In the random phase, algorithm 1 randomly selects columns as the input for the next phase. For, the probability of column J is. If column J is selected, the contraction factor is equal. Therefore, at the end of this stage, we will get the columns and their corresponding shrinkage factors. Because of random sampling, it is generally not equal to C. However, under a high probability, it is not much larger than C. To represent the selected columns and contraction factors, we use the following form:

First, define a sampling matrix. The initial value is a null value. When column J is selected, it is added. Then define the diagonal contraction matrix. When column J is selected, the element J is. Therefore, the output result of the random phase is.

In the confirmation phase, K columns are selected from the columns selected from the previous phase. In fact, a sampling matrix is defined. After this phase, the matrix is obtained as the final result.

**6****References**

[1] boutsidis, C., Mahoney, M. W., drineas, P. unsupervised Feature Selection for principal components analysis. In proceeding of the 14th ACM**Sigkdd**International Conference on Knowledge Discovery and data mining, 2008, 61-69.

[2] Yu, L., ding, C., loscalzo, S. Stable feature selection via dense feature groups. In proceeding of the 14th ACM**Sigkdd**International Conference on Knowledge Discovery and data mining, 2008,803-811.

[3] Forman, G., Scholz, M., rajaram, S. Feature shaping for linear SVM classifiers. In Proceedings of the 15th ACM**Sigkdd**International Conference on Knowledge Discovery and data mining, 2009,299-308.

[4] loscalzo, S., Yu, L., ding, C. Consensus group stable feature selection. In Proceedings of the 15th ACM**Sigkdd**International Conference on Knowledge Discovery and data mining, 2009,567-576.

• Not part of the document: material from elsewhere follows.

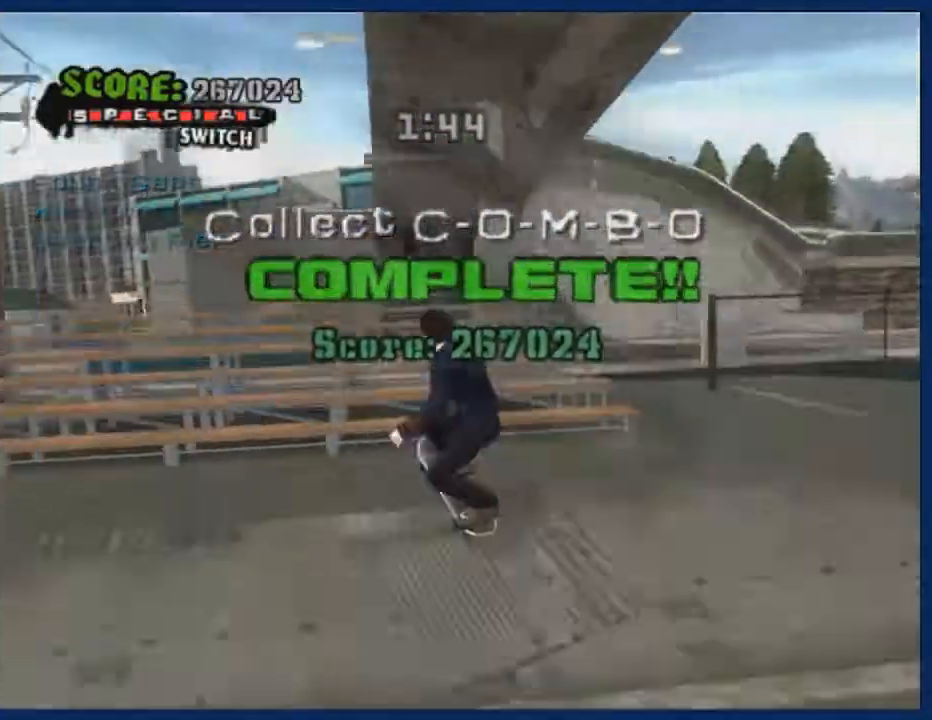
{"buttons": [], "left_stick": "center", "right_stick": "center", "events": [[33, "CROSS", "up"], [200, "left_stick", "right"], [267, "CIRCLE", "down"], [333, "left_stick", "center"], [400, "CIRCLE", "up"]]}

[5] D, Cai, C, Zhang, X, he. unsupervised Feature Selection for multi-cluster data. To be appeared in**Sigkdd**2010.

[6] Smith, L. I. a tutorial on principal components analysis. Cornell University, USA. 2002.

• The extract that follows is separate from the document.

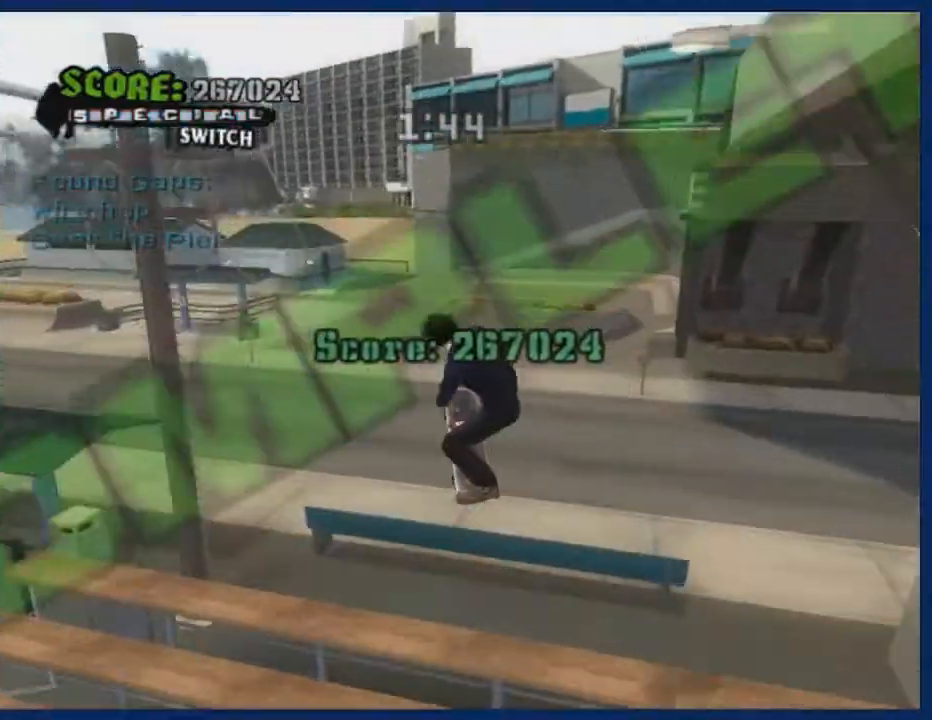
{"buttons": ["CROSS"], "left_stick": "center", "right_stick": "center", "events": [[167, "CROSS", "down"]]}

[7] roweis, S. T., Saul, L. K. Nonlinear Dimensionality allocation ction by Locally Linear embedding. Science. 2000,290 (5500): 2323.

[8] Belkin, M., niyogi, P. Laplacian eigenmaps and spectral techniques for embedding and clustering. Advances in neural information processing systems. 2002,158 5-592.

[9] Tenenbaum, J. B., Silva, V., Langford, J. C. A global geometric framework for Nonlinear Dimensionality modeling. Science. 2000,290 (5500): 2319.

[10] scholkopf, B ., smola,. J ., muller, K. r. kernel principal component analysis. lecture Notes in computer science. 1997,132 7583-588.